# Assisted Barn Staff Dress Code



## horseponydogcrazy (Jun 8, 2014)

Hey All, 
It's been awhile since I've been on here. I am looking forward to this summer as I may have get to work at horse farm in Rougemont, NC a few days this summer. This is the first time I will possibly be hired to work at a horse farm. I want to look professional, but I want to wear something professional that fits with working in a barn and with horses. Any ideas/suggestions would be very much appreciated! Thank you so much and Happy Riding! :runninghorse2:


----------



## Dreamcatcher Arabians (Nov 14, 2010)

What kind of work are you applying to do? That would make a difference in how I'd dress for an interview.


----------



## horselovinguy (Oct 1, 2013)

For a interview...
Wear neat, clean pressed jeans or khakis pants, a collared polo shirt and closed toe shoes...you may be asked to show your abilities to handle and work situations you may face and need to be prepared. 
If you arrived at a barn "working" interview in clothes other than something functional and practical you would be shown the door anyplace I have worked in the past.
You refer to working in a barn atmosphere....
Closed toe shoe with heel able to do much walking, stall cleaning, riding in. I prefer something like a paddock boot.
A pair of jeans to protect your legs from bugs, a errant hoof, scratches from hay bales rubbing against it and filth you can easily find in a barn setting.
A polo shirt, collared that covers you to the belt loops of your jeans.
or
A t-shirt with no "offensive" saying...
Best would be a shirt with farm name on it so "outsiders" can recognize those who work and have some idea of what is happening...
Sunscreen and a hat, possibly sunglasses to protect your eyes from glaring summer sun.

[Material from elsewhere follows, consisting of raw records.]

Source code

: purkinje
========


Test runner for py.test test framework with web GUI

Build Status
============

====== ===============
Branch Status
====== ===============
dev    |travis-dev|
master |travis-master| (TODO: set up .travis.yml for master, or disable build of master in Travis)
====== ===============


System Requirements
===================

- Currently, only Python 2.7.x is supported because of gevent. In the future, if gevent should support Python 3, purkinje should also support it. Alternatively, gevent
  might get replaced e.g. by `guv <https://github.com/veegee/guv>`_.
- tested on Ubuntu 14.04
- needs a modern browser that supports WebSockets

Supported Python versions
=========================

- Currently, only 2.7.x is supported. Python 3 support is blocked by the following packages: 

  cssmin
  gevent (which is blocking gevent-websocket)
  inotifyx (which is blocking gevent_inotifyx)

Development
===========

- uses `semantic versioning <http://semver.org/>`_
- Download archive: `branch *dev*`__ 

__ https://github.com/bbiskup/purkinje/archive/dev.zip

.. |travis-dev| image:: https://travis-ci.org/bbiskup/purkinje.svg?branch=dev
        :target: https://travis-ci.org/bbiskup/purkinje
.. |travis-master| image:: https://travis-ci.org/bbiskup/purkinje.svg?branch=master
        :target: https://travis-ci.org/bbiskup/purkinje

That about fit my daily work uniform when I not only managed barns but worked as a stall cleaner and all-around grunt on the farm.

Good luck.
:runninghorse2:.....


----------



## horseponydogcrazy (Jun 8, 2014)

Thank you both for your suggestions. I am going out to the farm to meet the owner Megan and her staff. I would be assisting the full time staff. My duties include: mucking out the stalls/sweeping the barn, grooming/turning out horses and possibly riding and also supervising the horses on the treadmills.


----------



## Dreamcatcher Arabians (Nov 14, 2010)

horseponydogcrazy said:


> Thank you both for your suggestions. I am going out to the farm to meet the owner Megan and her staff. I would be assisting the full time staff. My duties include: mucking out the stalls/sweeping the barn, grooming/turning out horses and possibly riding and also supervising the horses on the treadmills.

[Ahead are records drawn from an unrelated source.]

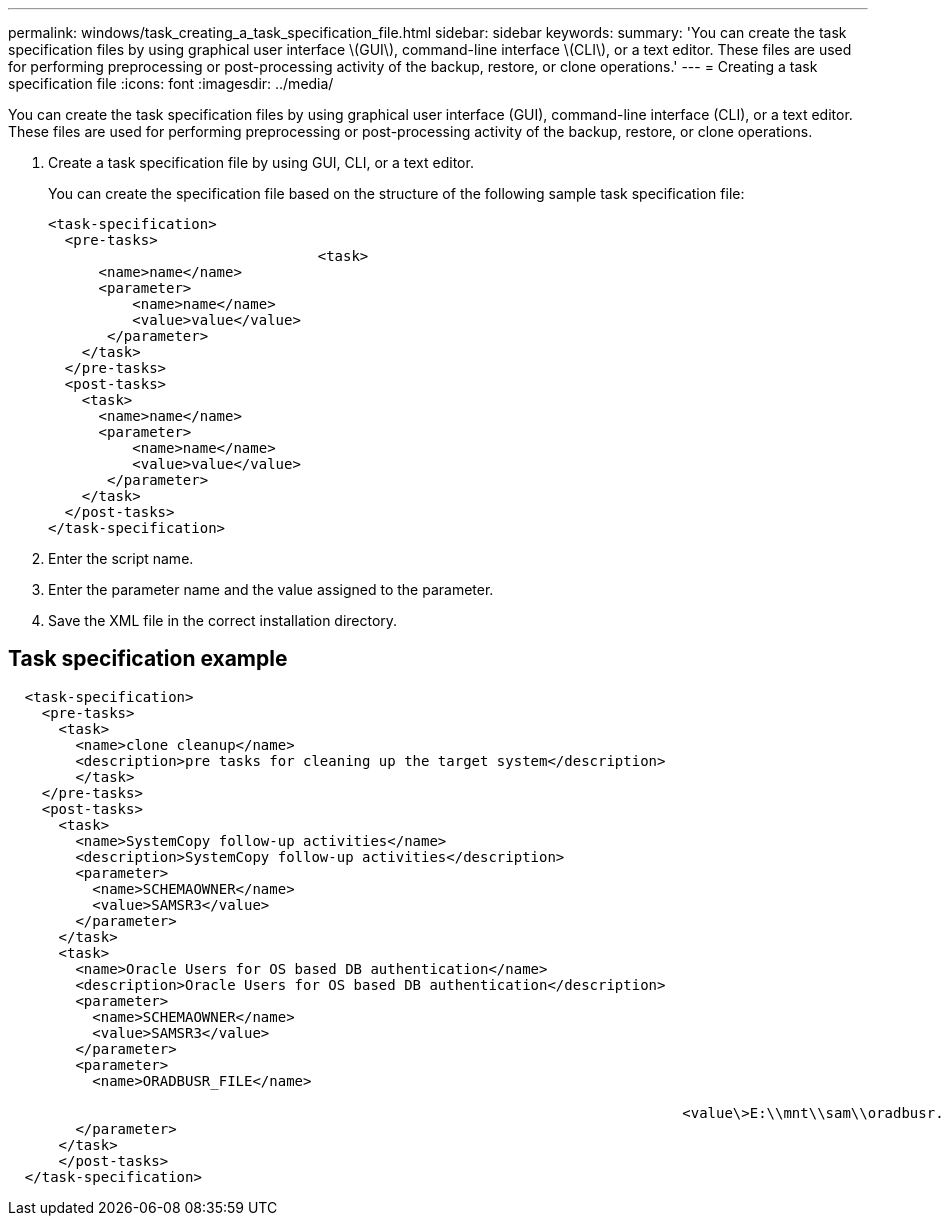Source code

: ---
permalink: windows/task_creating_a_task_specification_file.html
sidebar: sidebar
keywords: 
summary: 'You can create the task specification files by using graphical user interface \(GUI\), command-line interface \(CLI\), or a text editor. These files are used for performing preprocessing or post-processing activity of the backup, restore, or clone operations.'
---
= Creating a task specification file
:icons: font
:imagesdir: ../media/

[.lead]
You can create the task specification files by using graphical user interface (GUI), command-line interface (CLI), or a text editor. These files are used for performing preprocessing or post-processing activity of the backup, restore, or clone operations.

. Create a task specification file by using GUI, CLI, or a text editor.
+
You can create the specification file based on the structure of the following sample task specification file:
+
----

<task-specification>
  <pre-tasks>
				<task>
      <name>name</name>
      <parameter>
          <name>name</name>
          <value>value</value>
       </parameter>
    </task>
  </pre-tasks>
  <post-tasks>
    <task>
      <name>name</name>
      <parameter>
          <name>name</name>
          <value>value</value>
       </parameter>
    </task>
  </post-tasks>
</task-specification>
----

. Enter the script name.
. Enter the parameter name and the value assigned to the parameter.
. Save the XML file in the correct installation directory.

== Task specification example

----

  <task-specification>
    <pre-tasks>
      <task>
        <name>clone cleanup</name>
        <description>pre tasks for cleaning up the target system</description>
        </task>
    </pre-tasks>
    <post-tasks>
      <task>
        <name>SystemCopy follow-up activities</name>
        <description>SystemCopy follow-up activities</description>
        <parameter>
          <name>SCHEMAOWNER</name>
          <value>SAMSR3</value>
        </parameter>
      </task>
      <task>
        <name>Oracle Users for OS based DB authentication</name>
        <description>Oracle Users for OS based DB authentication</description>
        <parameter>
          <name>SCHEMAOWNER</name>
          <value>SAMSR3</value>
        </parameter>
        <parameter>
          <name>ORADBUSR_FILE</name>

										<value\>E:\\mnt\\sam\\oradbusr.sql</value\>
        </parameter>
      </task>
      </post-tasks>
  </task-specification>
----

OK, for this I would dress as if I was going to work but one step up. Nice jeans, maybe starched and pressed (if you're in the south), nice polo shirt or long sleeved shirt and a pair of boots I could ride in. Might make sure your chaps or half chaps are in the car/truck. That way if they say, "Why don't you hop on old Dobbin and let us see you ride?", you can do it without ruining your best clothes.


----------



## boots (Jan 16, 2012)

For the interview, I agree with the others. Definitely a collared shirt (polo or other) and clean, pressed jeans or khakis. If they have belt loops, wear a belt. Clean shoes or boots. 

When I do the dirty work at my own or someone else's barn, I wear non-holey jeans and a plain t-shirt. I buy men's size small or medium because they have long tails that stayed tucked in.


----------